SOURCE PASSAGE START
LangSmith Integration

Use LangSmith for comprehensive tracing:

typescript
import { Client } from 'langsmith';

const client = new Client({
  apiKey: process.env.LANGSMITH_API_KEY
});

const result = await agent.invoke(input, {
  callbacks: [{
    handleChainStart: (chain, inputs, runId) => {
      client.createRun({
        id: runId,
        name: chain.name,
        run_type: 'chain',
        inputs
      });
    },
    handleChainEnd: (outputs, runId) => {
      client.updateRun(runId, {
        outputs,
        end_time: Date.now()
SOURCE PASSAGE END
MATERIAL SHOWN START
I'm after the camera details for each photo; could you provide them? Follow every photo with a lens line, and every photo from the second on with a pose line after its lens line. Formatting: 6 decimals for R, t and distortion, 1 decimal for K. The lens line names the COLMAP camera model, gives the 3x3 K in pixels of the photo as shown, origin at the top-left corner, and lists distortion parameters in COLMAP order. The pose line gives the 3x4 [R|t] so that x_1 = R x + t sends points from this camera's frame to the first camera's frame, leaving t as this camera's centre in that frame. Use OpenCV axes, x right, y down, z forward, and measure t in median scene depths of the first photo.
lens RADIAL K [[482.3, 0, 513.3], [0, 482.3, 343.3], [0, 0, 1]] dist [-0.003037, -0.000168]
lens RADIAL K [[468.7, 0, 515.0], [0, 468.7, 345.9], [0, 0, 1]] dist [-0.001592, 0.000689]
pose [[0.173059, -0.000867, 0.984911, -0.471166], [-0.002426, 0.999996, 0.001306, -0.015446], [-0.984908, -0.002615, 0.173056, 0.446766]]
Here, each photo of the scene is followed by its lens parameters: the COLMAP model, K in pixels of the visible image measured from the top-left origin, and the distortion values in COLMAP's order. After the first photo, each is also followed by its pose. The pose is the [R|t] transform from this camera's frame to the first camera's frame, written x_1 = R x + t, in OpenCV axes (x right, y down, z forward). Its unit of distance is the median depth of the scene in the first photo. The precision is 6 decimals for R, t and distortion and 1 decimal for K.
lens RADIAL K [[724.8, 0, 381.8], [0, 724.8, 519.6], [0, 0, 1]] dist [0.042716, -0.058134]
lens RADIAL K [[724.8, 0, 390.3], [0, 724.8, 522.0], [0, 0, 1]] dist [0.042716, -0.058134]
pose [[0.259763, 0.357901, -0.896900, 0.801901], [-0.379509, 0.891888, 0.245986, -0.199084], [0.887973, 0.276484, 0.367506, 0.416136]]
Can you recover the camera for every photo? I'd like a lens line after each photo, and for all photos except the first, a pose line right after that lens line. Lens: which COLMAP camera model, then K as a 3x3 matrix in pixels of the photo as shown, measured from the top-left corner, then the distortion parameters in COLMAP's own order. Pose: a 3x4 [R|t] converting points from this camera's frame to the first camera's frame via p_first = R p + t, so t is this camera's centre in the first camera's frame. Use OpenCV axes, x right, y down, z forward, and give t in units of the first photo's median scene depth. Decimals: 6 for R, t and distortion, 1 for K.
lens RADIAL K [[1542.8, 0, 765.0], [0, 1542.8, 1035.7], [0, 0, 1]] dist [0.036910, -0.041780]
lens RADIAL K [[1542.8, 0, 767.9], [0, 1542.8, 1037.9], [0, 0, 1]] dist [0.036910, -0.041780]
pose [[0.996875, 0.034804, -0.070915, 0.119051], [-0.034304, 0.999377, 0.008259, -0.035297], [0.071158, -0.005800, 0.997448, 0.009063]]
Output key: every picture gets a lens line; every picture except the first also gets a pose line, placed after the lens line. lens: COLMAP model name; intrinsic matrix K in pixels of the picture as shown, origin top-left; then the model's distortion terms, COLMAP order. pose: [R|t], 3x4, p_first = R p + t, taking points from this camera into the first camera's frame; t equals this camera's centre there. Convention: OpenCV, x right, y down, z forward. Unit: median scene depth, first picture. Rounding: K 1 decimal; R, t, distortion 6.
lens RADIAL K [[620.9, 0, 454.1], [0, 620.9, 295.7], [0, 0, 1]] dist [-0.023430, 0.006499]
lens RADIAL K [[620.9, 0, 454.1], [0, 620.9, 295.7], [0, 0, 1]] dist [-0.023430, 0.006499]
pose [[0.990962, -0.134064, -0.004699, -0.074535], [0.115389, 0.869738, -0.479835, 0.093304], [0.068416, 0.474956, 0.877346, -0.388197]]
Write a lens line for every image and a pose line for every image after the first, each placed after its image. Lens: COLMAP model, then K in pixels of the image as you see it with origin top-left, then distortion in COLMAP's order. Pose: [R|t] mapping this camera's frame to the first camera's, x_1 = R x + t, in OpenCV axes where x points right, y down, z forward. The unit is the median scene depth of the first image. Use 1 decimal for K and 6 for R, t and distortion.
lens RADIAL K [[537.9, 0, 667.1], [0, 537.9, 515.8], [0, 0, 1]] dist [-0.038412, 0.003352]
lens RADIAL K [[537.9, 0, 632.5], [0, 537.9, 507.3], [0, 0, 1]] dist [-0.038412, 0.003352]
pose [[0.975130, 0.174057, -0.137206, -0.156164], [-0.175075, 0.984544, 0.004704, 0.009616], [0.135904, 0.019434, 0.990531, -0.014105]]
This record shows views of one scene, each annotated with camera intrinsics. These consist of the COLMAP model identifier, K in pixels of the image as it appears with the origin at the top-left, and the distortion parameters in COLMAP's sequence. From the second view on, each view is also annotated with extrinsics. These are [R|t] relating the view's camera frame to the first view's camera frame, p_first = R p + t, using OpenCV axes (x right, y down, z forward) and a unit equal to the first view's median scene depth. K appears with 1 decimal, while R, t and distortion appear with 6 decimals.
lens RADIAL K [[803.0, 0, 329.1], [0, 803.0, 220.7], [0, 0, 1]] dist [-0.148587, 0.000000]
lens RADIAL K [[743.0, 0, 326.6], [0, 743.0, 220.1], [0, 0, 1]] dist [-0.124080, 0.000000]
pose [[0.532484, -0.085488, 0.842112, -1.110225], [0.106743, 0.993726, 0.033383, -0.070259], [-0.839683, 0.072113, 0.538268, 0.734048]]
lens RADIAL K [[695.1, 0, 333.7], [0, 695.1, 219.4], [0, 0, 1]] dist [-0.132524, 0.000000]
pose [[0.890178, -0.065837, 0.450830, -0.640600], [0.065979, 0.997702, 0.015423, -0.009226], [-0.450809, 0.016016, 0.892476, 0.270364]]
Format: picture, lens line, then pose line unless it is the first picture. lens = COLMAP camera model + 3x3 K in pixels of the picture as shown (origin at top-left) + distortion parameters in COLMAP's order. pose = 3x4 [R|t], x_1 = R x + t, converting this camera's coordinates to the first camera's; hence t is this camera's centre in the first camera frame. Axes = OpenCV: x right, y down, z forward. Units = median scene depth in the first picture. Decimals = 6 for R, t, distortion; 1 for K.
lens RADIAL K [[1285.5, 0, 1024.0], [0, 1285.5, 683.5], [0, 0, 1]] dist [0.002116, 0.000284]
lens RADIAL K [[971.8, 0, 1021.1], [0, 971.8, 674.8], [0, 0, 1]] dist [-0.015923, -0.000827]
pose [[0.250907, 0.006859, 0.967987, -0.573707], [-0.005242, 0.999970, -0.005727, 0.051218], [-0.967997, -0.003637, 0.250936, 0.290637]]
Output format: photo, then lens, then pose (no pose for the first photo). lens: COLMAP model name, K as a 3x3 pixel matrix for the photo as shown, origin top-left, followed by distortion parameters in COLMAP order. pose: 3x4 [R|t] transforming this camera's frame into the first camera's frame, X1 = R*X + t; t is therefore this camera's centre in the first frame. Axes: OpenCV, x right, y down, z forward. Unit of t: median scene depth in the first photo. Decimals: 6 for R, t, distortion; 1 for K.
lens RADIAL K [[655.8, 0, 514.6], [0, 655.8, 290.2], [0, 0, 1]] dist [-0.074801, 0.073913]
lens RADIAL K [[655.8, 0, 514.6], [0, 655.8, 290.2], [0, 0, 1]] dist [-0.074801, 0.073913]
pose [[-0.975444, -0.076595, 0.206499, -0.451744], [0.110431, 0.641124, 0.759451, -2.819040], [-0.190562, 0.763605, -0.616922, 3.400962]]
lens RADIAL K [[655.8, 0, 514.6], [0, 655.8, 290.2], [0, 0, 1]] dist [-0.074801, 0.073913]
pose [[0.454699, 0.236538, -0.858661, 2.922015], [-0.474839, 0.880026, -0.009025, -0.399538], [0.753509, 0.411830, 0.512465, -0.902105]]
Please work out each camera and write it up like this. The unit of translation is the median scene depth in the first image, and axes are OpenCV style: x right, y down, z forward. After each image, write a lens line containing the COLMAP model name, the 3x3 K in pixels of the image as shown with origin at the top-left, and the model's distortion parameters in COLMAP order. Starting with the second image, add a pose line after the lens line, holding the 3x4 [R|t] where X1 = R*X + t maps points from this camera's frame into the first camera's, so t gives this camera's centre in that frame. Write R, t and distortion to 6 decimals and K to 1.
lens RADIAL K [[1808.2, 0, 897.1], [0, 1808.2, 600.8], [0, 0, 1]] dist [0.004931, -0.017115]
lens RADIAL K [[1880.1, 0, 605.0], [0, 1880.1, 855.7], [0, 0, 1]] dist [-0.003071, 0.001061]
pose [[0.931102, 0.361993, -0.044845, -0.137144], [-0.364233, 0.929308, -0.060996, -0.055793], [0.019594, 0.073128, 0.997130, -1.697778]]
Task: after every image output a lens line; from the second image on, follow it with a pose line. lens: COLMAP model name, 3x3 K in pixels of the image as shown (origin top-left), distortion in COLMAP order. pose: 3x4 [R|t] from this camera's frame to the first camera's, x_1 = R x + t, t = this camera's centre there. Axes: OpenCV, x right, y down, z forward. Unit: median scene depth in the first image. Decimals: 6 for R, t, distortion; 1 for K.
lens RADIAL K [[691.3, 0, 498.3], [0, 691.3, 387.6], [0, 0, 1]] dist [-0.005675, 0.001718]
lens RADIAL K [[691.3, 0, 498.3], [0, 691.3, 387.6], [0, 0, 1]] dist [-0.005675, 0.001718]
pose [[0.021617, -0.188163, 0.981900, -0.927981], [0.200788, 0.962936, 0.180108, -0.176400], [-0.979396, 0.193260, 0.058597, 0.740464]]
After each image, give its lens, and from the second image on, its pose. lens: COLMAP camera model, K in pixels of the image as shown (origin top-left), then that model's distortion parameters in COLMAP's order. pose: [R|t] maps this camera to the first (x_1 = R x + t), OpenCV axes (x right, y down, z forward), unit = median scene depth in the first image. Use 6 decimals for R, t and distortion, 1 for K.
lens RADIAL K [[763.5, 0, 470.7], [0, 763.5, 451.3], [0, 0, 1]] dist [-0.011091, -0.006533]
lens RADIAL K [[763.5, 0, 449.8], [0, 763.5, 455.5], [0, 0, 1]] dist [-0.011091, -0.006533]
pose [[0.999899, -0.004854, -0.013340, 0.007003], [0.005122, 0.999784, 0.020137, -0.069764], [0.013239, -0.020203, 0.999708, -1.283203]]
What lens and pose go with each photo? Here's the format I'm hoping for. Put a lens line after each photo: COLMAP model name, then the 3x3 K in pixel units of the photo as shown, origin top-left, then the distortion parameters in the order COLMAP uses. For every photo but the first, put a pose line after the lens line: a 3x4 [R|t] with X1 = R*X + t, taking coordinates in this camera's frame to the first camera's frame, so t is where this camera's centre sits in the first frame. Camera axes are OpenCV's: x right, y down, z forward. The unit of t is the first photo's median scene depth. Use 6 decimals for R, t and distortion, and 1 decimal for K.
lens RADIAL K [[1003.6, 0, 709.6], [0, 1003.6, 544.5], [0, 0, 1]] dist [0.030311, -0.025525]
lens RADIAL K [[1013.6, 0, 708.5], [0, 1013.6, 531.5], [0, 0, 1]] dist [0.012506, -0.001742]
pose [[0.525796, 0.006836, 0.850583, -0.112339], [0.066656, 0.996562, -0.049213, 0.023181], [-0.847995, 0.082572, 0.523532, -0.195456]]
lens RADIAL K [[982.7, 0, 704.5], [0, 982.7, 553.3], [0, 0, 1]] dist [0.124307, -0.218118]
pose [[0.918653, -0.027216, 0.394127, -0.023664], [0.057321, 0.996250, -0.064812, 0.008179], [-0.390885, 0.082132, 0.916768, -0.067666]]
MATERIAL SHOWN END
- INSTRUCTIONS:
1) Answer these questions from the LangSmith passage:
(a) Which environment variable supplies the API key when the client is created?
(b) What value does the code give run_type in the call to client.createRun?
(c) Which client method is called inside handleChainEnd?
2) Retype the LangSmith passage between "const result = await" and "end_time: Date.now()", inclusive.

- SOLUTIONS TO THE EXERCISE:
1)
(a) LANGSMITH_API_KEY
(b) 'chain'
(c) client.updateRun

2)
const result = await agent.invoke(input, {
  callbacks: [{
    handleChainStart: (chain, inputs, runId) => {
      client.createRun({
        id: runId,
        name: chain.name,
        run_type: 'chain',
        inputs
      });
    },
    handleChainEnd: (outputs, runId) => {
      client.updateRun(runId, {
        outputs,
        end_time: Date.now()